(Work to complete):
Write out the stretch of lines below that begins at the line with "M366 196 468 498 8 652V316Z" and ends at the line with "M661 979 708 1130 237 1276 190 1124Z", including both, exactly as given and nothing more.

Input material: Begin

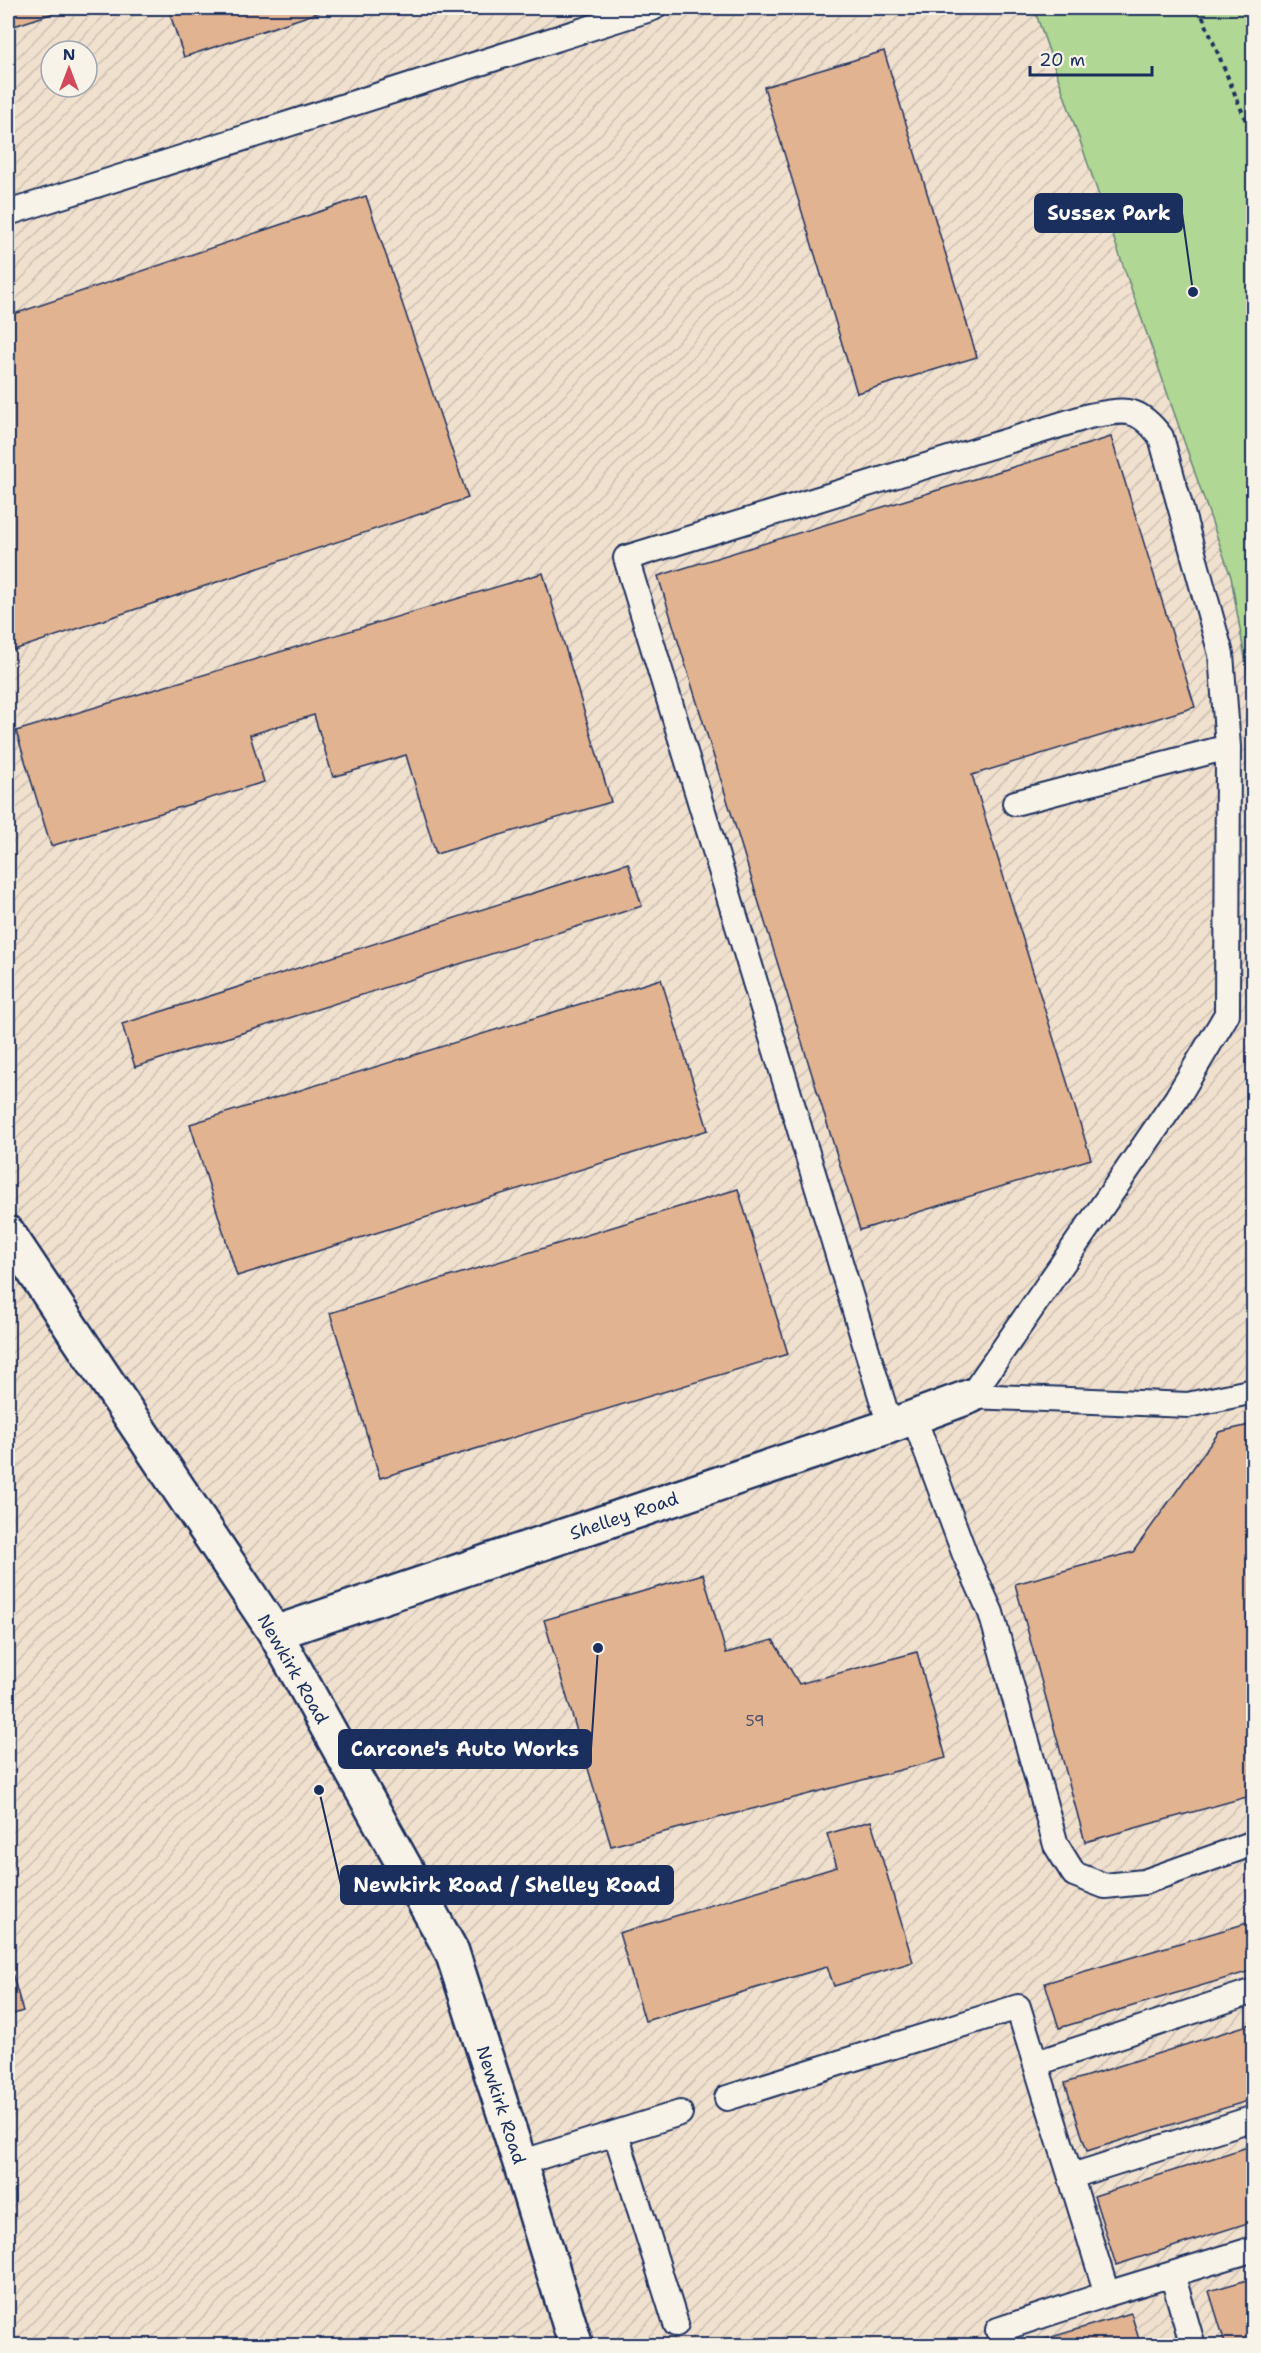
<svg xmlns="http://www.w3.org/2000/svg" width="1261" height="2353" viewBox="0 0 1261 2353" font-family="'Shantell Sans',sans-serif">
	<defs>
		<pattern id="industrial-furrows" width="10" height="10" patternUnits="userSpaceOnUse" patternTransform="scale(1.5)"><rect width="10" height="10" fill="#f0e0ce"/><path d="M-1 1l2-2M0 10L10 0M9 11l2-2" fill="none" stroke="#cdc0b3"/></pattern>
	</defs>
	<rect width="100%" height="100%" fill="#f7f3e8"/>
	<filter id="ink" filterUnits="userSpaceOnUse"><feTurbulence type="fractalNoise" baseFrequency=".0167" numOctaves="2"/><feDisplacementMap in="SourceGraphic" scale="12" xChannelSelector="R" yChannelSelector="G"/><feConvolveMatrix kernelMatrix="1 2 1 2 8 2 1 2 1" color-interpolation-filters="sRGB"/></filter>
	<g filter="url(#ink)">
		<path fill="url(#industrial-furrows)" fill-rule="evenodd" d="M8 8H1034L1231 577 1253 705V2345L8 2346ZM51 51H87V87H51Z"/>
		<path fill="#b0d793" stroke="#668378" stroke-width="1.5" d="M1034 8H1253V705L1231 577Z"/>
		<path fill="#e1b391" stroke="#1b2f5e" stroke-width="1.5" d="M8 8H69L8 28Z
			M168 8H332L184 57Z
			M884 51 977 357 857 393 764 87Z
			M366 196 468 498 8 652V316Z
			M1111 437 1195 707 972 775 1091 1159 860 1230 658 576Z
			M543 573 611 802 436 854 406 755 333 777 314 715 250 735 264 782 51 846 16 731Z
			M628 863 642 906 135 1067 122 1024Z
			M661 979 708 1130 237 1276 190 1124Z
			M738 1189 788 1354 380 1478 330 1313Z
			M1254 1424V1795L1085 1842 1015 1584 1133 1552 1219 1432Z
			M703 1574 726 1653 773 1640 799 1684 917 1652 946 1758 611 1846 544 1620Z
			M871 1821 913 1962 834 1986 827 1967 645 2021 619 1933 837 1867 827 1834Z
			M1254 1921V1970L1059 2028 1045 1983Z
			M8 1959 23 2011 8 2016Z
			M1254 2023V2099L1087 2151 1065 2083Z
			M1254 2145V2221L1116 2265 1094 2196Z
			M1254 2278V2346H1226L1209 2291Z
			M1131 2313 1141 2346H1032V2343Z"/>
		<g fill="none" stroke-linecap="round" stroke-linejoin="round">
			<g stroke="#1b2f5e" stroke-width="28">
				<path id="lane" d="M8 213 653 8
					M1015 803 1228 747
					M971 1396 1188 1405 1254 1391
					M913 1415 965 1555 991 1613 1056 1845 1074 1874 1105 1886 1144 1882 1254 1843
					M890 1426 626 558 1089 416C1125 410 1137 405 1161 437L1221 654 1228 747 1227 1014 1177 1098 971 1396
					M1037 2063 1254 1991
					M727 2098 1018 2007 1107 2294 1254 2249
					M616 2134 676 2324
					M520 2163 680 2113
					M1072 2176 1254 2118
					M1172 2274 1193 2346
					M1003 2346 998 2330 1107 2294"/>
			</g>
			<g stroke="#1b2f5e" stroke-width="38">
				<path id="street" d="M275 1633 890 1426 971 1396"/>
			</g>
			<g stroke="#1b2f5e" stroke-width="38">
				<path id="secondary" d="M8 1233 275 1633 452 1952 520 2163 576 2346"/>
			</g>
			<path stroke="#1b2f5e" stroke-width="4" stroke-dasharray="4.5 4.5" stroke-linecap="butt" d="M1199 8 1254 140"/>
			<use href="#lane" stroke="#f7f3e8" stroke-width="24"/>
			<use href="#street" stroke="#f7f3e8" stroke-width="33"/>
			<use href="#secondary" stroke="#f7f3e8" stroke-width="33"/>
		</g>
	</g>
	<g text-anchor="middle" stroke-width="6" stroke-linejoin="round" paint-order="stroke">
		<g font-size="15" fill="#4c506b">
			<text x="755" y="1726">59</text>
		</g>
		<g font-size="18" fill="#1b2f5e" stroke="#f7f3e8">
			<text transform="translate(624 1516) rotate(-19)" y="6">Shelley Road</text>
			<text transform="translate(293 1669) rotate(60)" y="6">Newkirk Road</text>
			<text transform="translate(501 2105) rotate(72)" y="6">Newkirk Road</text>
		</g>
	</g>
	<path fill="none" stroke="#1b2f5e" stroke-width="2" d="M1193 292L1182 213M598 1648L591 1749M319 1790L341 1885"/>
	<g fill="#1b2f5e" stroke="#f7f3e8" stroke-width="2">
		<circle cx="1193" cy="292" r="6"/>
		<circle cx="598" cy="1648" r="6"/>
		<circle cx="319" cy="1790" r="6"/>
	</g>
	<g fill="#1b2f5e" stroke="#1b2f5e" stroke-width="2">
		<rect x="1035" y="194" width="147" height="38" rx="6"/>
		<rect x="339" y="1730" width="252" height="38" rx="6"/>
		<rect x="341" y="1866" width="332" height="38" rx="6"/>
	</g>
	<g font-size="20" text-anchor="middle" font-weight="bold" fill="#fff">
		<text x="1109" y="220">Sussex Park</text>
		<text x="465" y="1756">Carcone's Auto Works</text>
		<text x="507" y="1892">Newkirk Road / Shelley Road</text>
	</g>
	<rect width="1261" height="2353" fill="none" stroke="#f7f3e8" stroke-width="30"/>
	<rect x="15" y="15" width="1231" height="2323" fill="none" stroke="#1b2f5e" stroke-width="2" filter="url(#ink)"/>
	<g transform="translate(69 69)"><circle r="28" fill="#f7f3e8" stroke="#9fa5b1" stroke-width="1.5"/>
	<path d="M0-4.5L10 22L0 15L-10 22Z" fill="#d1495b"/>
	<text y="-9" font-size="16" font-weight="bold" text-anchor="middle" fill="#1b2f5e">N</text>
	</g>
	<path d="M1030 66v9h122v-9" fill="none" stroke="#1b2f5e" stroke-width="3"/>
	<text x="1039" y="66" font-size="18" fill="#1b2f5e" stroke="#f7f3e8" stroke-width="4.5" paint-order="stroke">20 m</text>
</svg>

Input material: End

(Problem solution):
			M366 196 468 498 8 652V316Z
			M1111 437 1195 707 972 775 1091 1159 860 1230 658 576Z
			M543 573 611 802 436 854 406 755 333 777 314 715 250 735 264 782 51 846 16 731Z
			M628 863 642 906 135 1067 122 1024Z
			M661 979 708 1130 237 1276 190 1124Z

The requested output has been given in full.